• [FRAGMENTO DE LECTURA]:
|---|

Opinión

27 Ago 2013
Opinión | Por: Carlos Segura

El golpe de estado y el fracaso del Islam político

El pasado 3 de julio en Egipto fue derrocado el Gobierno de Mohammed Morsi, elegido democráticamente un año antes bajo la bandera de los Hermanos Musulmanes. Se reprodujo casi lo mismo que en 2011: el pueblo salió a manifestar, el ejército le dio un ultimátum al Presidente para que dejara el poder. La diferencia es que en este caso, aunque a mucha gente no le guste, Mohammed Morsi era un presidente electo libre y democráticamente después de las revoluciones de la Primavera Árabe. Y, ¿cómo se le dice al derrocamiento por militares de un presidente electo democráticamente? Llamémoslo por su nombre: se llama golpe de estado. Pero al ejército egipcio no le gusta llamarlo así, prefieren decir que ellos cumplieron con la voluntad del pueblo y ayudaron así a la consolidación de la democracia en Egipto.

|---|

• [FILAS DE DATOS]:
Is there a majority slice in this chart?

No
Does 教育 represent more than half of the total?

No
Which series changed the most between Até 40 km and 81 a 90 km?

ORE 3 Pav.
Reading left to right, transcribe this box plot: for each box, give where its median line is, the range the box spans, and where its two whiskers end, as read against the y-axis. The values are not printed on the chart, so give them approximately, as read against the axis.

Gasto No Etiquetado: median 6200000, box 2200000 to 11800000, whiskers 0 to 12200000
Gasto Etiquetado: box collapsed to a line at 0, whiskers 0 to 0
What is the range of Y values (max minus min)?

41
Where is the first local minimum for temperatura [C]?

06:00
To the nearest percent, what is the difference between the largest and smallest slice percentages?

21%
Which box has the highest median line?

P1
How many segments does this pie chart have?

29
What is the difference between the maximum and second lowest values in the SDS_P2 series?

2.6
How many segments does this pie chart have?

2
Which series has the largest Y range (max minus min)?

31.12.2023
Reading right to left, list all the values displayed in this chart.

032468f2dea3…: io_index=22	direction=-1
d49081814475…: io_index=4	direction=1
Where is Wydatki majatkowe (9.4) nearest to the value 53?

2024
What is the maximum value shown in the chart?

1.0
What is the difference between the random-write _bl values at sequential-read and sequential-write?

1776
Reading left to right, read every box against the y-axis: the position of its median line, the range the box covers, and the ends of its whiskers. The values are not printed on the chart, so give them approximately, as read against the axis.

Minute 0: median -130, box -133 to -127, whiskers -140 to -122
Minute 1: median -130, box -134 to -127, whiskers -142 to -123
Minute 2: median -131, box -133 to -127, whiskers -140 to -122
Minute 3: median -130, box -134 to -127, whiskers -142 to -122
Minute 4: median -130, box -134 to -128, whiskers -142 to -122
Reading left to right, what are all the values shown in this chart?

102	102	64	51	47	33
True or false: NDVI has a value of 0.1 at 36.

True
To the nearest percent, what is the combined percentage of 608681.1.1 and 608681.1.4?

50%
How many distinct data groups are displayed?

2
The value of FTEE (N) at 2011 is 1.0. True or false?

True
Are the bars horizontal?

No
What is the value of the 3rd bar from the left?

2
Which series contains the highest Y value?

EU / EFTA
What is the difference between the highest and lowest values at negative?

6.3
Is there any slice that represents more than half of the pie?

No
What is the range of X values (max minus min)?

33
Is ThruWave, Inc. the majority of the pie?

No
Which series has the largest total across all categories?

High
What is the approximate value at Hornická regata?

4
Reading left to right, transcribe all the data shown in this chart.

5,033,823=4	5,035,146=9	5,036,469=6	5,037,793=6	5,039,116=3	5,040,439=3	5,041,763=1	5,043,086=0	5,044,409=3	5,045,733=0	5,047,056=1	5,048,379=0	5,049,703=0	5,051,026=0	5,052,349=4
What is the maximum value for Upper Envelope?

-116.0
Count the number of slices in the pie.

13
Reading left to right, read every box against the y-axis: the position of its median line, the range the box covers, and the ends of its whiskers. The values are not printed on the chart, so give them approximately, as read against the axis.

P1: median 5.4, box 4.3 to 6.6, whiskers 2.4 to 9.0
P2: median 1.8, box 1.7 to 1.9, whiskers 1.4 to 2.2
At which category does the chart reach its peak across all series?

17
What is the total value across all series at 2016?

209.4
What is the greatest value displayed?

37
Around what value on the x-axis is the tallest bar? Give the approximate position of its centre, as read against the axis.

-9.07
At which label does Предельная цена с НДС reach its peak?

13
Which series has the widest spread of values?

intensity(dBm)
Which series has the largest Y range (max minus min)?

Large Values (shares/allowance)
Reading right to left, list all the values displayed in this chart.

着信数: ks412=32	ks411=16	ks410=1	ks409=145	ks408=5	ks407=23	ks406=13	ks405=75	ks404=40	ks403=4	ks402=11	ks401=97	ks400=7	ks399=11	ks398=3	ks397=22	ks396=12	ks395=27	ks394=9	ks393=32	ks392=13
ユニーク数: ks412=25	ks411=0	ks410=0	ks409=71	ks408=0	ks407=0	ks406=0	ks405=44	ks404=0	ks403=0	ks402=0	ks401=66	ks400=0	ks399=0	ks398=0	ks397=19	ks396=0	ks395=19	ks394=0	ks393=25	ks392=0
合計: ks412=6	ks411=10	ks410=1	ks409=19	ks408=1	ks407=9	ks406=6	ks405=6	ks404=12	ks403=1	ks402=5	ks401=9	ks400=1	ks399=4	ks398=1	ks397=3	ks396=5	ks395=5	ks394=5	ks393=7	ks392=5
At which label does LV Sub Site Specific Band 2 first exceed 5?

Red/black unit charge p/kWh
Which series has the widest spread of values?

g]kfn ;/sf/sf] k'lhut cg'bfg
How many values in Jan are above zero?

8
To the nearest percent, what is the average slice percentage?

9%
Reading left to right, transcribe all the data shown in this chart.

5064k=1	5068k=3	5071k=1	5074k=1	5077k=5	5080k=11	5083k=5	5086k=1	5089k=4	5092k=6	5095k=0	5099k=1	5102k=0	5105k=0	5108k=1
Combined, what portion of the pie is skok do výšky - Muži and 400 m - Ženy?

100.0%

|---|

• [LO QUE HARÁ]:
A. Indique si cada afirmación coincide con el artículo sobre el golpe de estado en Egipto: (i) Morsi había sido elegido democráticamente un año antes de su derrocamiento; (ii) el ejército egipcio llama golpe de estado a lo ocurrido; (iii) el Gobierno de Morsi fue derrocado el 3 de julio. Responda sí o no y cite textualmente las palabras del artículo que lo deciden.
B. Copie, por favor, el pasaje del artículo que va desde "27 Ago 2013" hasta "democracia en Egipto.", ambos incluidos.
Use únicamente el artículo, no las filas.

• [RESULTADOS DEL EJERCICIO]:
A.
(i) Sí: "elegido democráticamente un año antes bajo la bandera de los Hermanos Musulmanes".
(ii) No: "al ejército egipcio no le gusta llamarlo así".
(iii) Sí: "El pasado 3 de julio en Egipto fue derrocado el Gobierno de Mohammed Morsi".

B.
27 Ago 2013
Opinión | Por: Carlos Segura

El golpe de estado y el fracaso del Islam político

El pasado 3 de julio en Egipto fue derrocado el Gobierno de Mohammed Morsi, elegido democráticamente un año antes bajo la bandera de los Hermanos Musulmanes. Se reprodujo casi lo mismo que en 2011: el pueblo salió a manifestar, el ejército le dio un ultimátum al Presidente para que dejara el poder. La diferencia es que en este caso, aunque a mucha gente no le guste, Mohammed Morsi era un presidente electo libre y democráticamente después de las revoluciones de la Primavera Árabe. Y, ¿cómo se le dice al derrocamiento por militares de un presidente electo democráticamente? Llamémoslo por su nombre: se llama golpe de estado. Pero al ejército egipcio no le gusta llamarlo así, prefieren decir que ellos cumplieron con la voluntad del pueblo y ayudaron así a la consolidación de la democracia en Egipto.